• Exercise requirements:
On how many lines of the data below does the word "Courtyard" appear? Reply with the number only.

:: Records supplied

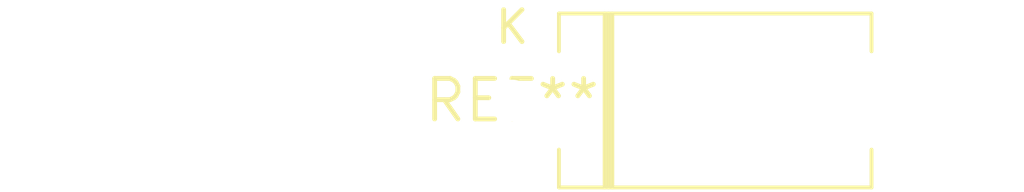
<source format=kicad_pcb>
(kicad_pcb (version 20240108) (generator pcbnew)

  (general
    (thickness 1.6)
  )

  (paper "A4")
  (layers
    (0 "F.Cu" signal)
    (31 "B.Cu" signal)
    (32 "B.Adhes" user "B.Adhesive")
    (33 "F.Adhes" user "F.Adhesive")
    (34 "B.Paste" user)
    (35 "F.Paste" user)
    (36 "B.SilkS" user "B.Silkscreen")
    (37 "F.SilkS" user "F.Silkscreen")
    (38 "B.Mask" user)
    (39 "F.Mask" user)
    (40 "Dwgs.User" user "User.Drawings")
    (41 "Cmts.User" user "User.Comments")
    (42 "Eco1.User" user "User.Eco1")
    (43 "Eco2.User" user "User.Eco2")
    (44 "Edge.Cuts" user)
    (45 "Margin" user)
    (46 "B.CrtYd" user "B.Courtyard")
    (47 "F.CrtYd" user "F.Courtyard")
    (48 "B.Fab" user)
    (49 "F.Fab" user)
    (50 "User.1" user)
    (51 "User.2" user)
    (52 "User.3" user)
    (53 "User.4" user)
    (54 "User.5" user)
    (55 "User.6" user)
    (56 "User.7" user)
    (57 "User.8" user)
    (58 "User.9" user)
  )

  (setup
    (pad_to_mask_clearance 0)
    (pcbplotparams
      (layerselection 0x00010fc_ffffffff)
      (plot_on_all_layers_selection 0x0000000_00000000)
      (disableapertmacros false)
      (usegerberextensions false)
      (usegerberattributes false)
      (usegerberadvancedattributes false)
      (creategerberjobfile false)
      (dashed_line_dash_ratio 12.000000)
      (dashed_line_gap_ratio 3.000000)
      (svgprecision 4)
      (plotframeref false)
      (viasonmask false)
      (mode 1)
      (useauxorigin false)
      (hpglpennumber 1)
      (hpglpenspeed 20)
      (hpglpendiameter 15.000000)
      (dxfpolygonmode false)
      (dxfimperialunits false)
      (dxfusepcbnewfont false)
      (psnegative false)
      (psa4output false)
      (plotreference false)
      (plotvalue false)
      (plotinvisibletext false)
      (sketchpadsonfab false)
      (subtractmaskfromsilk false)
      (outputformat 1)
      (mirror false)
      (drillshape 1)
      (scaleselection 1)
      (outputdirectory "")
    )
  )

  (net 0 "")

  (footprint "D_DO-201_P12.70mm_Horizontal" (layer "F.Cu") (at 0 0))

)

</source>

::::

• Result for this task:
2